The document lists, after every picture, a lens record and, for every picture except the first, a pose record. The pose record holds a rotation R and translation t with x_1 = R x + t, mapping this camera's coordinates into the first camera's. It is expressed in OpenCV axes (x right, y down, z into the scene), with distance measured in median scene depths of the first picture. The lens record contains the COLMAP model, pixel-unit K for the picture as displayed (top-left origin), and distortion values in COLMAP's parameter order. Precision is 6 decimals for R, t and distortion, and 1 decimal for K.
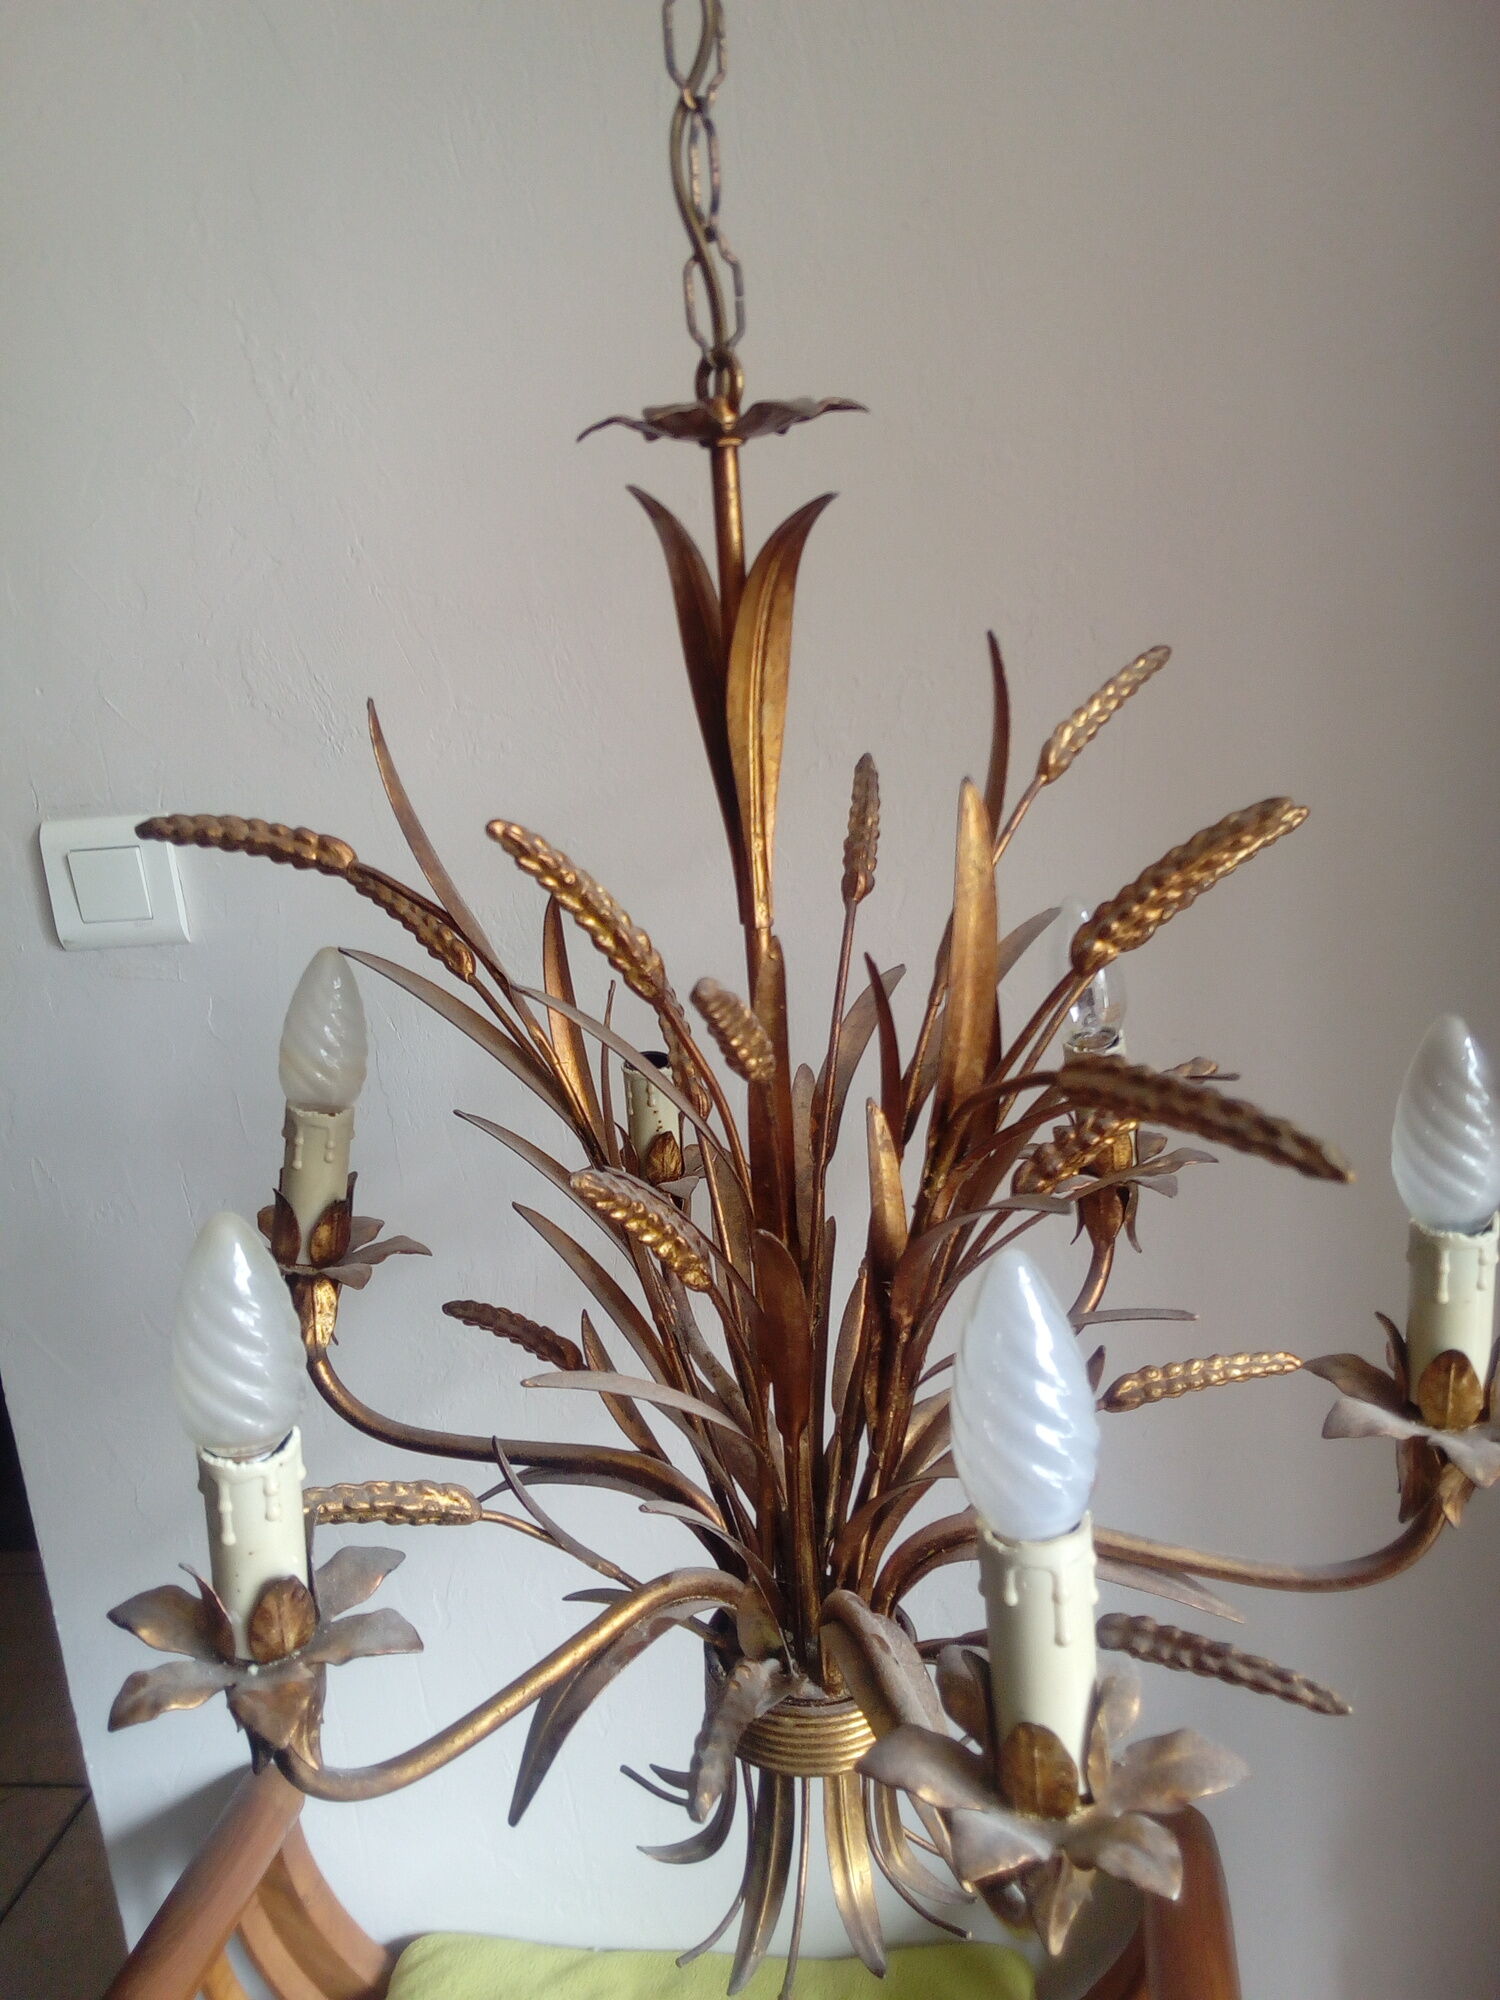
lens RADIAL K [[1704.2, 0, 750.0], [0, 1704.2, 1000.0], [0, 0, 1]] dist [0.145342, -0.256629]
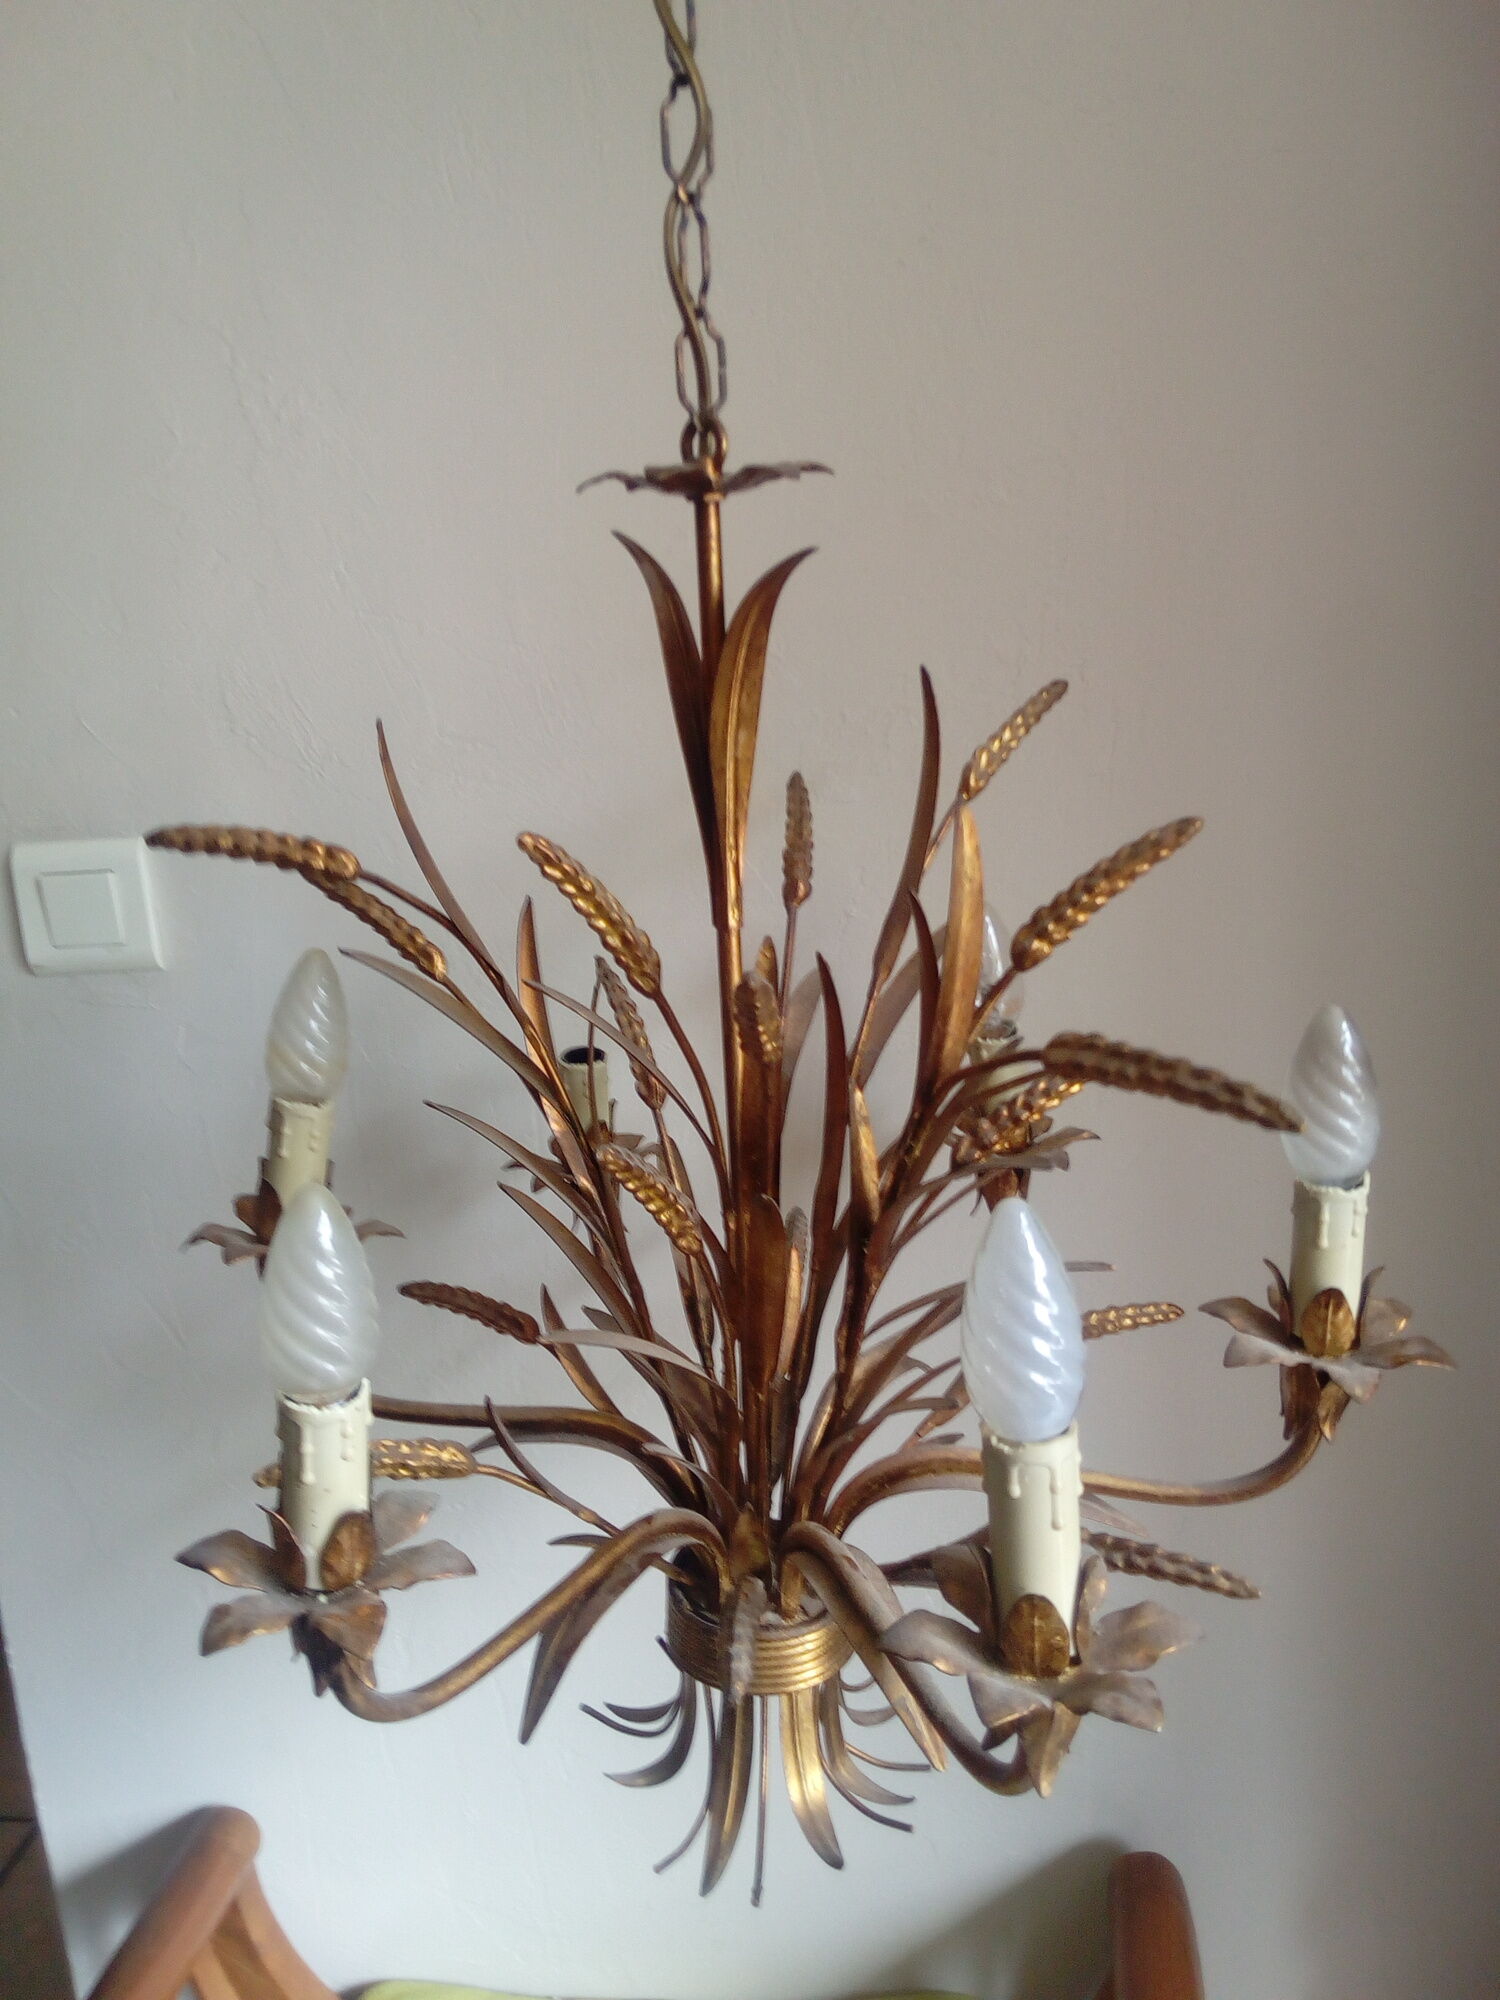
lens RADIAL K [[1704.2, 0, 750.0], [0, 1704.2, 1000.0], [0, 0, 1]] dist [0.145342, -0.256629]
pose [[0.992567, -0.006788, 0.121508, -0.126110], [0.007288, 0.999967, -0.003669, 0.008179], [-0.121479, 0.004527, 0.992584, -0.114426]]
|---|
■ Problem to work on
Change every "pose record" in the material above to "extrinsics record" and reproduce the rest word for word. Leave out the pictures.

■ Task answer
The document lists, after every picture, a lens record and, for every picture except the first, a extrinsics record. The extrinsics record holds a rotation R and translation t with x_1 = R x + t, mapping this camera's coordinates into the first camera's. It is expressed in OpenCV axes (x right, y down, z into the scene), with distance measured in median scene depths of the first picture. The lens record contains the COLMAP model, pixel-unit K for the picture as displayed (top-left origin), and distortion values in COLMAP's parameter order. Precision is 6 decimals for R, t and distortion, and 1 decimal for K.
lens RADIAL K [[1704.2, 0, 750.0], [0, 1704.2, 1000.0], [0, 0, 1]] dist [0.145342, -0.256629]
lens RADIAL K [[1704.2, 0, 750.0], [0, 1704.2, 1000.0], [0, 0, 1]] dist [0.145342, -0.256629]
pose [[0.992567, -0.006788, 0.121508, -0.126110], [0.007288, 0.999967, -0.003669, 0.008179], [-0.121479, 0.004527, 0.992584, -0.114426]]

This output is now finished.